In this regard, FHANI wants the Kaduna State Government to go beyond reaffirming commitments and invest boldly in the action needed to make that change.

In a statement, Grace Yila Maikano, Rise Up Project Manager, Family Health Advocates in Nigeria Initiative said the International Day of the Girl Child focuses attention on the need to address the challenges girls face and to promote girls’ empowerment and the fulfillment of their human rights.

“Girls have the right to a safe, educated, and healthy life, not only during their formative years, but also as they mature into women.

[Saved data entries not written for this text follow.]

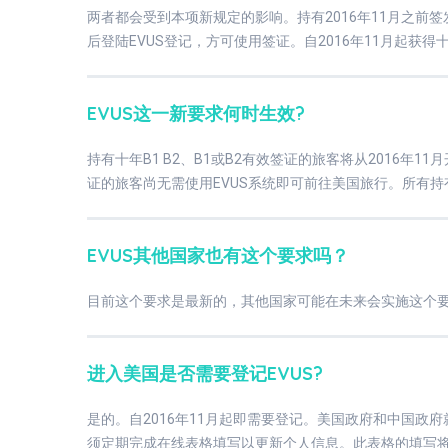
两者都会受到本项新规定的影响。持有2016年11月之前签
后登陆EVUS登记，方可使用签证。自2016年11月起获得十
EVUS这一新要求何时生效?
持有十年B1 B2、B1或B2有效签证的旅客将从2016年1
证的旅客尚无需使用EVUS系统即可前往美国旅行。所有
EVUS其他国家也有这个要求吗？
目前这个要求是最新的，其他国家可能在未来会实施这个
进入美国是否需要登记EVUS?
是的。自2016年11月起即需要登记。美国政府和中国政
须定期完成在线表格填写以更新个人信息。此表格的填写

“If effectively supported and educated, girls have the potential to change the world both as the empowered girls of today and as tomorrow’s workers, entrepreneurs, mentors, household heads, political leaders, and mothers.

” An investment in realizing the power of girls upholds their rights today and promises a more equitable and prosperous future, one in which half of humanity is an equal partner in solving the problems of climate change, political conflict, economic growth, disease prevention, and global sustainability.

Grace Maikano noted that in Kaduna State, girls have been displaced due to insecurity and kidnapping which has affected their education and livelihood.

Family Health Advocates in Nigeria Initiative (FHANI) with support from the Rise Up Project, she emphasized, is advocating on behalf of these girls to the State government through the ministry of education to formulate an e-learning policy to enable every girl in respect of where she is found, to have access to education.
“As today mark the international day of the girl child, we hope the Policy will not only be approved but disseminated to all stakeholders and the government at all levels make haste in implementing the policy.

” The current statistics from United Nations shows;Nearly 1 in 5 girls are still not completing lower-secondary and nearly 4 in 10 girls are not completing upper-secondary school today.Around 90 per cent of adolescent girls and young women do not use the internet in low-income countries, while their male peers are twice as likely to be online.Globally, girls aged 5-14 spend 160 million more hours every day on unpaid care and domestic work than boys of the same age.

“Adolescent girls continue to account for 3 in 4 new HIV infections among adolescent Nearly 1 in 4 married/partnered adolescent girls aged 15-19 have experienced physical or sexual violence from an intimate partner at least once in their lifetime.Even before the COVID-19 pandemic, 100 million girls were at risk of child marriage in the next decade.

“And now over the next ten years, up to 10 million more girls worldwide will be at risk of marrying as children because of the COVID-19 pandemic.These data indicates range of movements and actions to curtail girls’ and women’s rights and roll back progress on gender equality, we see particularly harsh impacts on girls.

“From maternal health care and parenting support for adolescent mothers, to digital and life skills training; from comprehensive sexuality education to survivor support services and violence prevention programmes; there is an urgent need for increased attention and resourcing for the key areas as education that enable girls to realize their rights and achieve their full potential. In responding to this call for change, the state government must move beyond reaffirming commitments and invest boldly in the action needed to make that change”, She concludes.

The United Nations General Assembly, on December 29, 2012 adopted Resolution 66/170 to declare October 11 as the International Day of the Girl Child, to recognize girls’ rights and the unique challenges girls face around the world.

This year’s Day has as Its theme “Invest in Girls’ Rights: Our Leadership, Our Well-being.”